# Please explain tail flagging



## moday (Oct 10, 2007)

I can't tell ever when our two does are in heat.

Last year we bred one, and it didn't take.

Want to breed two this fall to have kids in early March (Michigan).

We don't have a buck, so have to drop the does off at one of two local bucks.

Hope for better luck this year.

Please help me know what to look for.

If we see clear discharge one afternoon, does that mean to get the does to a buck that day, or too late and wait 3 weeks?

Thanks in advance.


----------



## Sweet Gum Minis (Oct 6, 2007)

If possible you can try a buck rag. Have someone with a big smelly buck rub it all over him or in his urine and keep it in a jar. Test your does with it each day. If they start wagging their tails (flagging) at it then they're in heat. Another thought is to press on her hips a little to simulate the pressure of a buck mounting. They often flag a lot when that happens. Does in heat will carry on a lot sometimes. Each doe is differnet though. Some are shy, some are vocal, some are riders, other are ridden. Each heat can be different too. Some heats they snort, grunt and act bucky. Other times they maybe just subdued.


----------



## liz (Oct 5, 2007)

Ashley covered it! A buck rag would greatly benefit you as mid October breedings will give you those mid March kids, get one "done up" now so that you have it to test your does when the time comes :wink:


----------



## Zelda (May 2, 2009)

So my doeling is curling her tail so it points at the back of her head. Is that flagging???

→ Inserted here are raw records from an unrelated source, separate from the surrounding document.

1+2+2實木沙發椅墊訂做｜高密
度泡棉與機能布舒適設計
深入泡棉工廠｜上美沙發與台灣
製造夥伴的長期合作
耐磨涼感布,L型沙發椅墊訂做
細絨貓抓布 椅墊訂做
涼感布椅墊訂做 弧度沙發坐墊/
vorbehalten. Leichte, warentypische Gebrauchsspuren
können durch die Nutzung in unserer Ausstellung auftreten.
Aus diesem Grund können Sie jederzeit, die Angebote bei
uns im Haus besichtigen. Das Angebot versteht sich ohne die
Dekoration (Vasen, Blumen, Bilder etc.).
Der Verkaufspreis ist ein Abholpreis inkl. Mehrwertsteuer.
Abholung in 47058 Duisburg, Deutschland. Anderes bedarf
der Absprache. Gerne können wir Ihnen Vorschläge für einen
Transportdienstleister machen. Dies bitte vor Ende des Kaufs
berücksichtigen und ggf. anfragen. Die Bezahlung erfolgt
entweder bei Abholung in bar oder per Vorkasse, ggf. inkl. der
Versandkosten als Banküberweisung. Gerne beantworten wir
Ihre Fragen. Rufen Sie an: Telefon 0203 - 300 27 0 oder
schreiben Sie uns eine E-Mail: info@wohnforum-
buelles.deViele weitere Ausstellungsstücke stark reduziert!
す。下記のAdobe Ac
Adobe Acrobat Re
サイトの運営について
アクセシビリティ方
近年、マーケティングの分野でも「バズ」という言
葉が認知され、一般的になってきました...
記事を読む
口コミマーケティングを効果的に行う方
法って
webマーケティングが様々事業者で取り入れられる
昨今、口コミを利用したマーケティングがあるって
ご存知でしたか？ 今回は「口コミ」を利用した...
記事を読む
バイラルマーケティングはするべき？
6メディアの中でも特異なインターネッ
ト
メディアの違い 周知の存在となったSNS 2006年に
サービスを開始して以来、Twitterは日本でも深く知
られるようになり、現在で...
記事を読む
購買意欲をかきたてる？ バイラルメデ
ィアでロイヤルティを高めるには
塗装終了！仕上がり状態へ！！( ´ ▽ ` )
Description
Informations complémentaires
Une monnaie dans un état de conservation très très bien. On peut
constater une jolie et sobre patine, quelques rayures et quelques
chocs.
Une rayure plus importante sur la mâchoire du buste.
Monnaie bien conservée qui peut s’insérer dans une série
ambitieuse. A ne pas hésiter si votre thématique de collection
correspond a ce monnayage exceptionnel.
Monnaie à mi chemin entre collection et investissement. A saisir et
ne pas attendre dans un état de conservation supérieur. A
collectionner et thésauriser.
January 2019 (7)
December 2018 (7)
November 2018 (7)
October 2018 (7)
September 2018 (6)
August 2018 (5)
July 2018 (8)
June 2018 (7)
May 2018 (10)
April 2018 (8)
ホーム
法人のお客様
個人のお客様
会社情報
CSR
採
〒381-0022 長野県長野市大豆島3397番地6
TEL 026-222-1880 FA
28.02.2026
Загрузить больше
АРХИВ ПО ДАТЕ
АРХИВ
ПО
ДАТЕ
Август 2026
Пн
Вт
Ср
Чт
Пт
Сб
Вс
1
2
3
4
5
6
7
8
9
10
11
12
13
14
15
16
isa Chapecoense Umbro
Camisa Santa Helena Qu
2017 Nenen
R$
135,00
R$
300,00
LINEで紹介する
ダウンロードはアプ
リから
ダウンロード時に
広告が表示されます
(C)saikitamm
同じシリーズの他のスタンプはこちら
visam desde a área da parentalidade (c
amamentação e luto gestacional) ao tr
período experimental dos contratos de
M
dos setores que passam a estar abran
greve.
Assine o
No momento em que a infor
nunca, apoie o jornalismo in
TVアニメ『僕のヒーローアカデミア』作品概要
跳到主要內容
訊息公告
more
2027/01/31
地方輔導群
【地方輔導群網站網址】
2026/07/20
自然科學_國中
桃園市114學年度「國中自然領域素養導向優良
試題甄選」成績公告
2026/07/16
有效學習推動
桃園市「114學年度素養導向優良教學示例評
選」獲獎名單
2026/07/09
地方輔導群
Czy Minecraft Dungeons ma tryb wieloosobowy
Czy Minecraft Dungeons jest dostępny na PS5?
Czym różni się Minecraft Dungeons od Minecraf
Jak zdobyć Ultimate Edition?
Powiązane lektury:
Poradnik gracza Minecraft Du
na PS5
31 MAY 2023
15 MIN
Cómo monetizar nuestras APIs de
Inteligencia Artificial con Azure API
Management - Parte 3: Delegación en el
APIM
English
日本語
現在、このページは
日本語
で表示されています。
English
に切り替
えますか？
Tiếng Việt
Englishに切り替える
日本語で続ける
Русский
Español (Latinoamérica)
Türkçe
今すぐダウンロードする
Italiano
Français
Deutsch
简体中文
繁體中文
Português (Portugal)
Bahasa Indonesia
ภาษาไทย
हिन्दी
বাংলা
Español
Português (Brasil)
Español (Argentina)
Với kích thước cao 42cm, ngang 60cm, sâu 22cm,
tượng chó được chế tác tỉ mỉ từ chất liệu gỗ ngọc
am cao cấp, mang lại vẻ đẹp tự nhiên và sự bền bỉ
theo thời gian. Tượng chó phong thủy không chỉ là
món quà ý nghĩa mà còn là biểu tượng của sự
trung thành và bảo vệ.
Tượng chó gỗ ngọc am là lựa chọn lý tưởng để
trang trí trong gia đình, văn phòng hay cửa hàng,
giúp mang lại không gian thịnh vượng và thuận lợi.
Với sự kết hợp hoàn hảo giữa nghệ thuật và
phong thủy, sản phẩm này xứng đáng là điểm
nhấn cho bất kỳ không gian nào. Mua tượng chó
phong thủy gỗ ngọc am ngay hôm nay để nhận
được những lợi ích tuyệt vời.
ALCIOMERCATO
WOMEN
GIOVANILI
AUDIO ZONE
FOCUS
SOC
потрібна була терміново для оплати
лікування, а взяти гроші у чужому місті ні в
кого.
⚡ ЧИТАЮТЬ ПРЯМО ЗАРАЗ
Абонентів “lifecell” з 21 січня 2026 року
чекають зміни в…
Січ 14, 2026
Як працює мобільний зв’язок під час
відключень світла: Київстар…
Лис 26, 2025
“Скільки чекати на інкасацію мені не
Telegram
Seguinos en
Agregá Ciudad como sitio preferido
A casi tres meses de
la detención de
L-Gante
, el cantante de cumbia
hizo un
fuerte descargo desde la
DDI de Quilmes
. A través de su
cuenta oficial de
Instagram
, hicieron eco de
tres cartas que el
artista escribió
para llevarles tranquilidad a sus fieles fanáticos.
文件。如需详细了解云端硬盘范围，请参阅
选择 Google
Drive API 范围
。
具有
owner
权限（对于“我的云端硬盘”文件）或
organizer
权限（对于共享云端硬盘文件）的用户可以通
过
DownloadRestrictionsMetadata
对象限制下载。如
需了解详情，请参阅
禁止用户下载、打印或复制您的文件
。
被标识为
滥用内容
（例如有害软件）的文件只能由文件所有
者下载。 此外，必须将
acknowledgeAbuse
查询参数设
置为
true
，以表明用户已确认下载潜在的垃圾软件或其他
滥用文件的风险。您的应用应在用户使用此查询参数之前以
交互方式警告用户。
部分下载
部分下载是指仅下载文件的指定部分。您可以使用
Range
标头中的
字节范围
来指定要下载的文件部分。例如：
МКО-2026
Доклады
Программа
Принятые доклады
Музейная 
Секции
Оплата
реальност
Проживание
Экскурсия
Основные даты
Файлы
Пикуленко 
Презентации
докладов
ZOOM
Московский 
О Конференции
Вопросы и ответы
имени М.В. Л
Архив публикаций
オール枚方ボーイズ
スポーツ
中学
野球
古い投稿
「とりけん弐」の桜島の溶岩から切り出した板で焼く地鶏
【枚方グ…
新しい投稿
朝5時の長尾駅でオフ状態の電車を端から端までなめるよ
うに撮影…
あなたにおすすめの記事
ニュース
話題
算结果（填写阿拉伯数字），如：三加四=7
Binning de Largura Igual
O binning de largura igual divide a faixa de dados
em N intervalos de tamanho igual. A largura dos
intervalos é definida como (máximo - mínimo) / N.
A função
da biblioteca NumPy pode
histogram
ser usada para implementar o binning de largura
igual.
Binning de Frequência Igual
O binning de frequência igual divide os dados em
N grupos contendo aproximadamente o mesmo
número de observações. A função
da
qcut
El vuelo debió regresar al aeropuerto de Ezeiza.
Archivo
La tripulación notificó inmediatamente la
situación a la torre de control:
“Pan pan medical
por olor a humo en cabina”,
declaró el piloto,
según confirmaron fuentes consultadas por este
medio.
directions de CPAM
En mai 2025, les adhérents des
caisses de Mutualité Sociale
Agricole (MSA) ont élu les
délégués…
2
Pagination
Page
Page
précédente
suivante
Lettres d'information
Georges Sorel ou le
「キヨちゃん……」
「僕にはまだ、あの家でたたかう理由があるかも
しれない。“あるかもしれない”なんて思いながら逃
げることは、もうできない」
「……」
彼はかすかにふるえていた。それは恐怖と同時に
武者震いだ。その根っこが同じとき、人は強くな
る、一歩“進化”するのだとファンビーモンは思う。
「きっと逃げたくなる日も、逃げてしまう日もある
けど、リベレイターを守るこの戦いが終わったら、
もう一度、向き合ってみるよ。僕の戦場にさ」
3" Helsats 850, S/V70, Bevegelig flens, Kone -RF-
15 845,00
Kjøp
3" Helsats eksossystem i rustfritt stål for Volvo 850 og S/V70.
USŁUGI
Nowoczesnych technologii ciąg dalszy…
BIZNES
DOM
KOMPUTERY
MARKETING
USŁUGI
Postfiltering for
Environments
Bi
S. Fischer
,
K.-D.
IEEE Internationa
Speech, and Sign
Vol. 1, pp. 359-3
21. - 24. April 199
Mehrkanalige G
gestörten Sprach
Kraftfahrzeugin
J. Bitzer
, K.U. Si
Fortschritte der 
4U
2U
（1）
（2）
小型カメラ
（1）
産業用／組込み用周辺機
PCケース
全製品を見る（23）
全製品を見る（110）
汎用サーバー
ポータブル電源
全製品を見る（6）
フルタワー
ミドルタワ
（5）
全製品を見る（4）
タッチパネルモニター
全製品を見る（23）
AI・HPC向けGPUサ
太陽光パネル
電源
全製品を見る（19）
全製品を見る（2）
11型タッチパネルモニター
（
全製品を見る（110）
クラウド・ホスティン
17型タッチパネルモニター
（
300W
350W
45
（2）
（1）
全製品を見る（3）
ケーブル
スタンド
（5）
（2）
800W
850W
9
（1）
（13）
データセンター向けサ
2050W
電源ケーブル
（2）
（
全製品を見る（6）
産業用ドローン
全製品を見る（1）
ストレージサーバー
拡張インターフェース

I'm really glad someone asked about this!

Will does display to a wether? Sort of like a teaser gelding horse? I'd keep a wether if it would help with determining when the girls are in heat (I wanna pack goat). (Wait - is this how the goat collecting insanity starts?????)


----------



## nancy d (Oct 5, 2007)

It can point straight down their back or straight up usually, accompanied by wagging.
Yep a wether can be a teaser altho he's not gonna have that wonderful urine smell to his buck-lessness.
And if he's been disbudded he wont have the proper aroma in the girls mind.


----------



## StaceyRosado (Oct 5, 2007)

they usualy stick it straight up and then wag the tip from side to side. Really looks like they are flagging something down. Mine usually accompany this by standing along the fence line crying.


----------



## Sweet Gum Minis (Oct 6, 2007)

Flagging looks like a dog wagging its tail, usually fast when a bucks around or a bucky smell.


----------



## Zelda (May 2, 2009)

nancy d said:


> And if he's been *disbudded *he wont have the proper aroma in the girls mind.


The other OTHER buds? :shades: (just funnin' ya)

My Saanen wags her tail alot anyway. I've got to get a buck rag to try...


----------